Testing the AGN Unification Model in the Infrared

TL;DR

This study uses infrared spectral energy distributions and Bayesian modeling to compare the dusty tori of Seyfert 1 and Seyfert 2 galaxies, revealing intrinsic differences challenging the traditional unification scheme.

Contribution

It provides the first detailed Bayesian analysis of IR SEDs for Seyfert galaxies, showing intrinsic torus differences that question the simple unification model.

Findings

Type 2 tori are broader with more clumps and lower optical depths.

Sy2 tori have larger covering factors and lower escape probabilities.
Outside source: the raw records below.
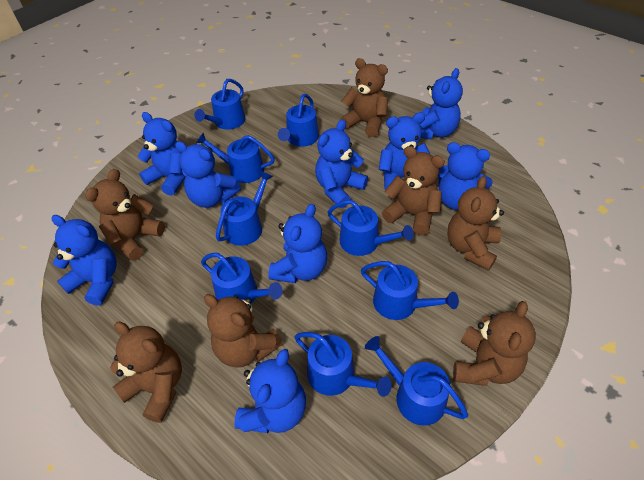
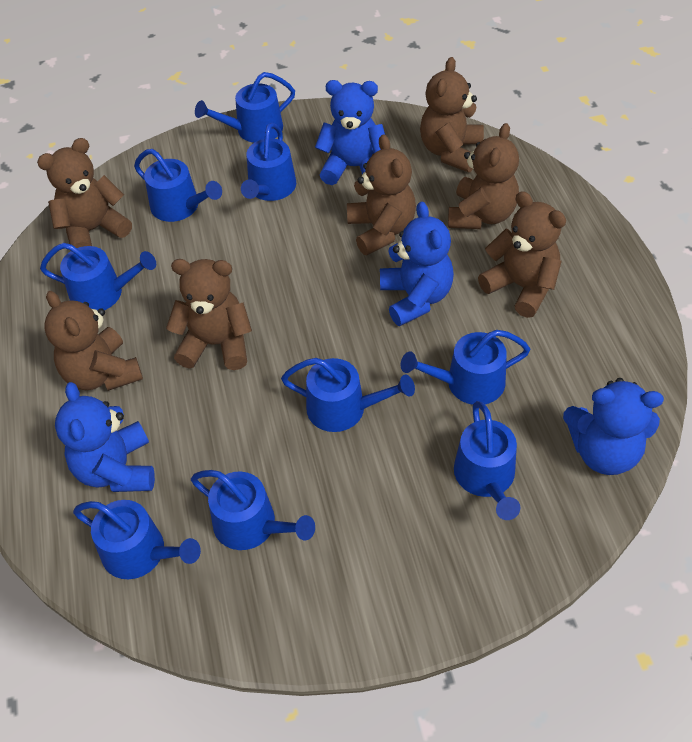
blue teddy bear: 9 -> 4

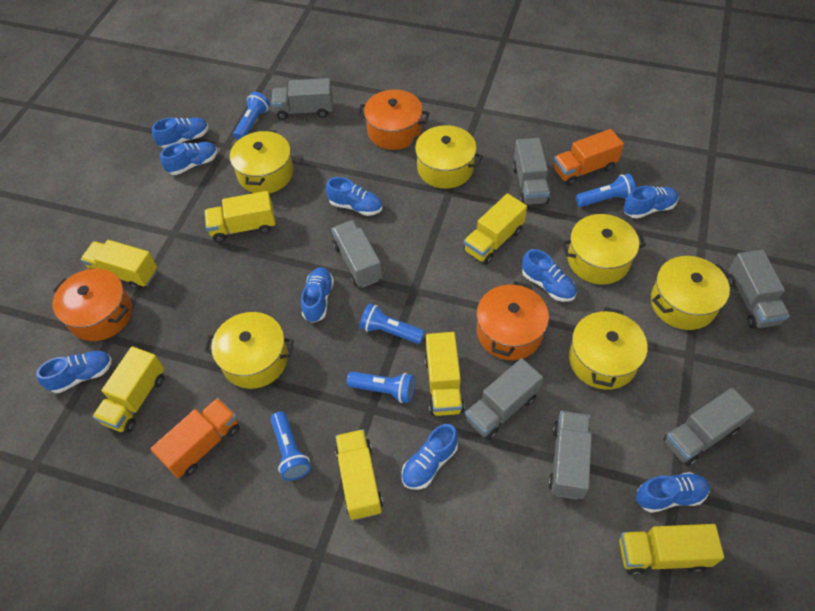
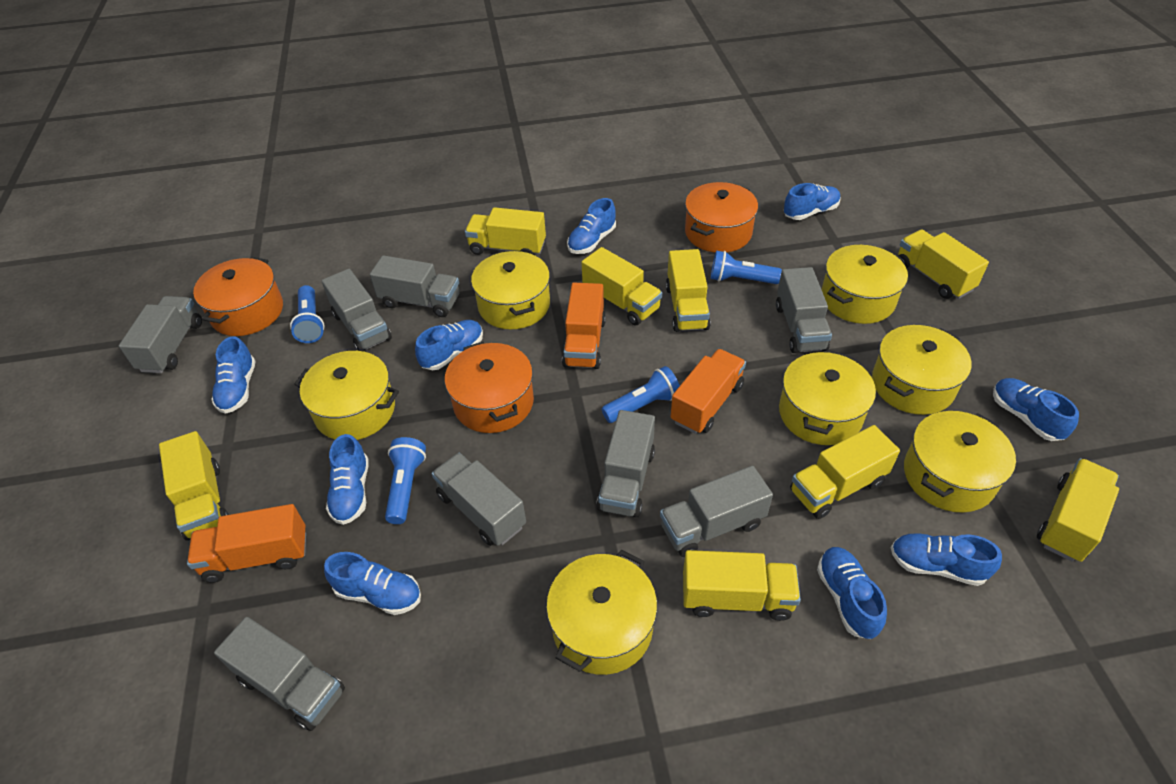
blue flashlight: 5 -> 4
grey truck: 7 -> 8
orange truck: 2 -> 3
yellow pot: 6 -> 7
yellow truck: 7 -> 8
Intrinsic torus properties influence galaxy classification more than viewing angle.

Abstract

We present near-to-mid-infrared spectral energy distributions (SEDs) for 21 Seyfert galaxies, using subarcsecond resolution imaging data. Our aim is to compare the properties Seyfert 1 (Sy1) and Seyfert 2 (Sy2) tori using clumpy torus models and a Bayesian approach to fit the infrared (IR) nuclear SEDs. These dusty tori have physical sizes smaller than 6 pc radius, as derived from our fits. Active galactic nuclei (AGN) unification schemes account for a variety of observational differences in terms of viewing geometry. However, we find evidence that strong unification may not hold, and that the immediate dusty surroundings of Sy1 and Sy2 nuclei are intrinsically different. The Type 2 tori studied here are broader, have more clumps, and these clumps have lower optical depths than those of Type 1 tori. The larger the covering factor of the torus, the smaller the probability of having direct view of the AGN, and vice-versa. In our sample, Sy2 tori have larger covering factors (C_T=0.95+/-0.02) and smaller escape probabilities than those of Sy1 (C_T=0.5+/-0.1). Thus, on the basis of the results presented here, the classification of a Seyfert galaxy may depend more on the intrinsic properties of the torus rather than on its mere inclination, in contradiction with the simplest unification model.